◆ What you have to do
Among the lines below, copy exactly those from the one with "left hip: (371, 215, -5)" through the one with "right wrist: (182, 73, -2)", counting both ends.
━━━━
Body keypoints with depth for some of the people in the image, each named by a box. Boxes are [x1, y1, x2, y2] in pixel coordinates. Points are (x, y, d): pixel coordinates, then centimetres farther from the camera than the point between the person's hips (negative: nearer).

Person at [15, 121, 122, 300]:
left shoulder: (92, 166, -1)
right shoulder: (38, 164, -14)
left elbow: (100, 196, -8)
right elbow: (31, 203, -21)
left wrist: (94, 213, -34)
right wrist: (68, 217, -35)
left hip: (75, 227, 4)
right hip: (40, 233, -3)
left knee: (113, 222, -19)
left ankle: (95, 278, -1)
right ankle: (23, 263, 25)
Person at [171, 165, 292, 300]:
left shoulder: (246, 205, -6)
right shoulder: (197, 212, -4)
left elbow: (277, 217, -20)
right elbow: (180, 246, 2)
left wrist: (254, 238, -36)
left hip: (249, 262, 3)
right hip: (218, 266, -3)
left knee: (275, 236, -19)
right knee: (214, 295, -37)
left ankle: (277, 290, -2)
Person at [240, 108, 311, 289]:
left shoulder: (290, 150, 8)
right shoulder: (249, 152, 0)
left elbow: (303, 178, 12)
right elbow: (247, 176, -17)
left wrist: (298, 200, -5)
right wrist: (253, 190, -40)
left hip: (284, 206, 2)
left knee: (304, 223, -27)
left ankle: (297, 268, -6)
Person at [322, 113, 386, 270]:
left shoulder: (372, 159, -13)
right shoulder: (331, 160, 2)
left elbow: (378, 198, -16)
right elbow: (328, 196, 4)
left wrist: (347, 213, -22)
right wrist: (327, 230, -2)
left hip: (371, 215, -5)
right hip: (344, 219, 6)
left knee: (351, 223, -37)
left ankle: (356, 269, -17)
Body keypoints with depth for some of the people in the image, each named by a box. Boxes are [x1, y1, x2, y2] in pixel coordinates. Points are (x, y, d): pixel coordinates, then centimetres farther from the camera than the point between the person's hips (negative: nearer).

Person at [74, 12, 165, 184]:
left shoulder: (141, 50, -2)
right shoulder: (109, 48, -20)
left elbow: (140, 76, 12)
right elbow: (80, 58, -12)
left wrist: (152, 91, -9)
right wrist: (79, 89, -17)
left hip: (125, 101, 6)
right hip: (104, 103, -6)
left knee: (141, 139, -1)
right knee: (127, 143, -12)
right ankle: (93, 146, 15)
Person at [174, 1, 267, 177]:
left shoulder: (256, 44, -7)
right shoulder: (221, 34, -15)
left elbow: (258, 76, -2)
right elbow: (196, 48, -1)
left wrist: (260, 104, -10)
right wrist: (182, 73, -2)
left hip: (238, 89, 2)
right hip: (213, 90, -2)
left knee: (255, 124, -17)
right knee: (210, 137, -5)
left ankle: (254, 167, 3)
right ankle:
━━━━
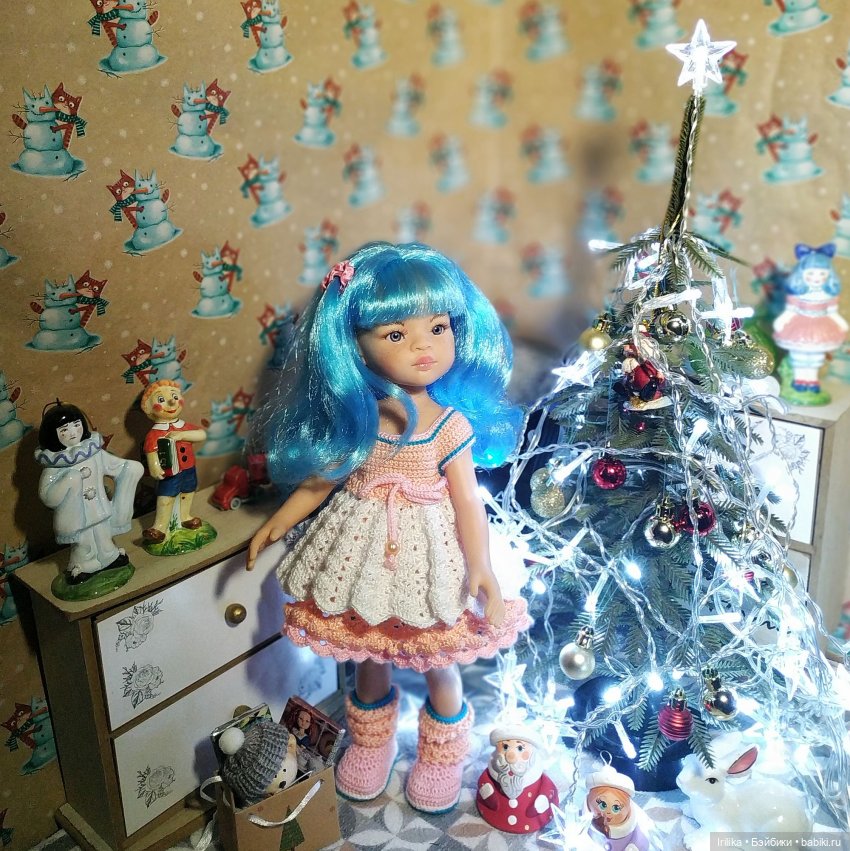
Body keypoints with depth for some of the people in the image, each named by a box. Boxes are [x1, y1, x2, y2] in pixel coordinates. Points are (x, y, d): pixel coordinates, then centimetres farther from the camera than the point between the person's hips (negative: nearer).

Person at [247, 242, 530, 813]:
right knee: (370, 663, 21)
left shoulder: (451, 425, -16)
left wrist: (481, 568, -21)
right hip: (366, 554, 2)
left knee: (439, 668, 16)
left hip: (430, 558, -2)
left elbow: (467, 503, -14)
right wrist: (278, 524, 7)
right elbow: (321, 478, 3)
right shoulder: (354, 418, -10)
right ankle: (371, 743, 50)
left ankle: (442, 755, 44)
━━━━
◆ Response
left hip: (371, 215, -5)
right hip: (344, 219, 6)
left knee: (351, 223, -37)
left ankle: (356, 269, -17)
Body keypoints with depth for some of the people in the image, each named by a box. Boxes are [x1, y1, x2, y2] in pixel coordinates. Points are (x, y, d): pixel coordinates, then centimetres farther from the camera than the point between the person's hips (negative: nearer).

Person at [74, 12, 165, 184]:
left shoulder: (141, 50, -2)
right shoulder: (109, 48, -20)
left elbow: (140, 76, 12)
right elbow: (80, 58, -12)
left wrist: (152, 91, -9)
right wrist: (79, 89, -17)
left hip: (125, 101, 6)
right hip: (104, 103, -6)
left knee: (141, 139, -1)
right knee: (127, 143, -12)
right ankle: (93, 146, 15)
Person at [174, 1, 267, 177]:
left shoulder: (256, 44, -7)
right shoulder: (221, 34, -15)
left elbow: (258, 76, -2)
right elbow: (196, 48, -1)
left wrist: (260, 104, -10)
right wrist: (182, 73, -2)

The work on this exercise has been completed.